▶ _EXERCISE DETAILS_: Repeat all entries word for word; skip images.

[Data items]
========================
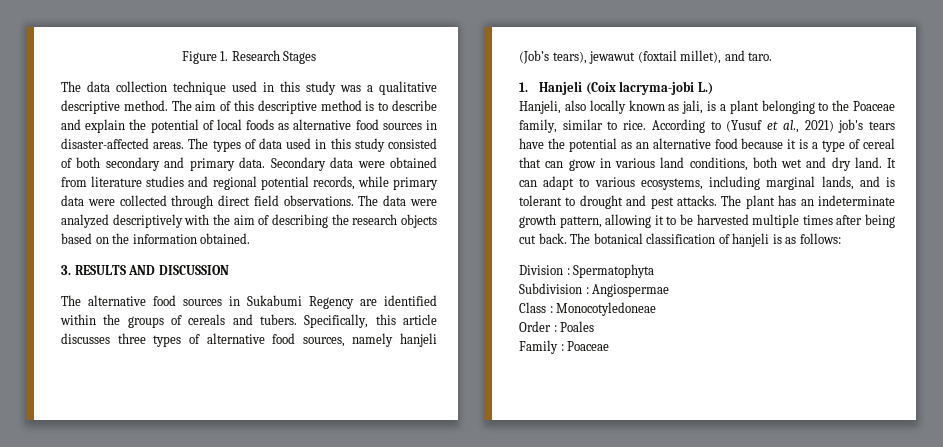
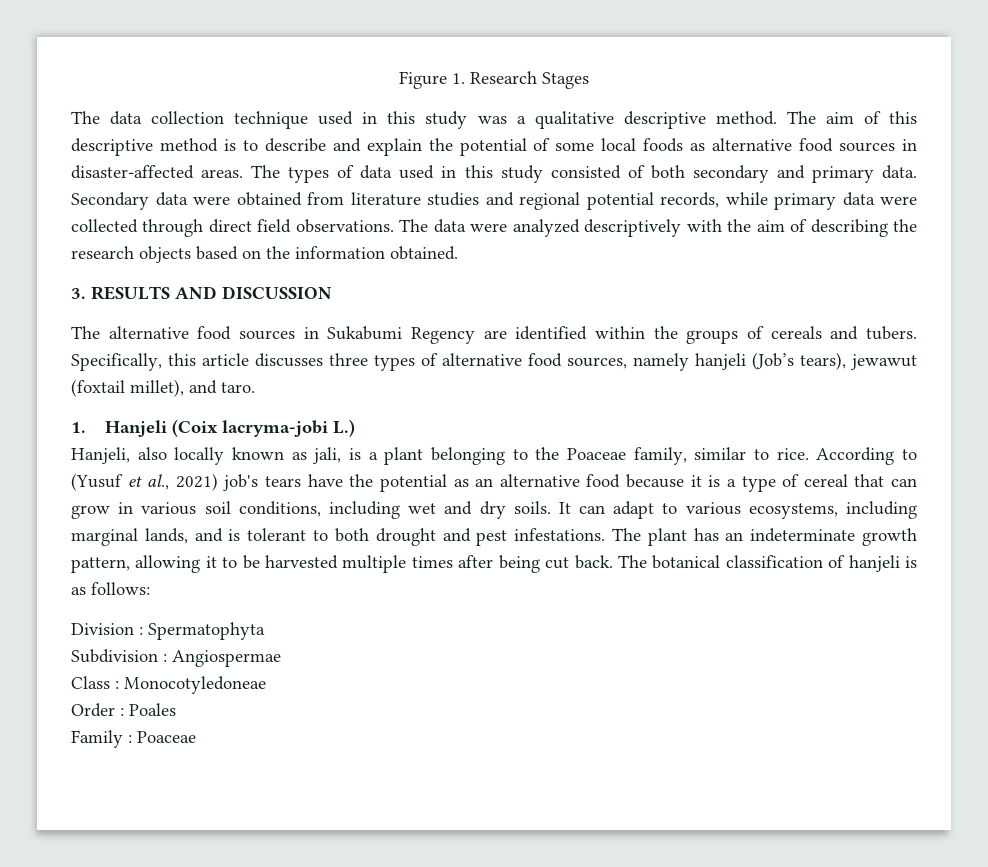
(214, 125) none -> [555,142,595,151] some
[660,157,777,171] land conditions, both -> [204,501,400,519] soil conditions, including
[854,157,882,168] land. -> [513,501,551,514] soils.
(576, 201) none -> [334,528,369,542] both
[677,195,717,206] attacks. -> [514,528,606,541] infestations.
========================
▶ _EXERCISE ANSWER_:
(214, 125) none -> [555,142,595,151] some
[660,157,777,171] land conditions, both -> [204,501,400,519] soil conditions, including
[854,157,882,168] land. -> [513,501,551,514] soils.
(576, 201) none -> [334,528,369,542] both
[677,195,717,206] attacks. -> [514,528,606,541] infestations.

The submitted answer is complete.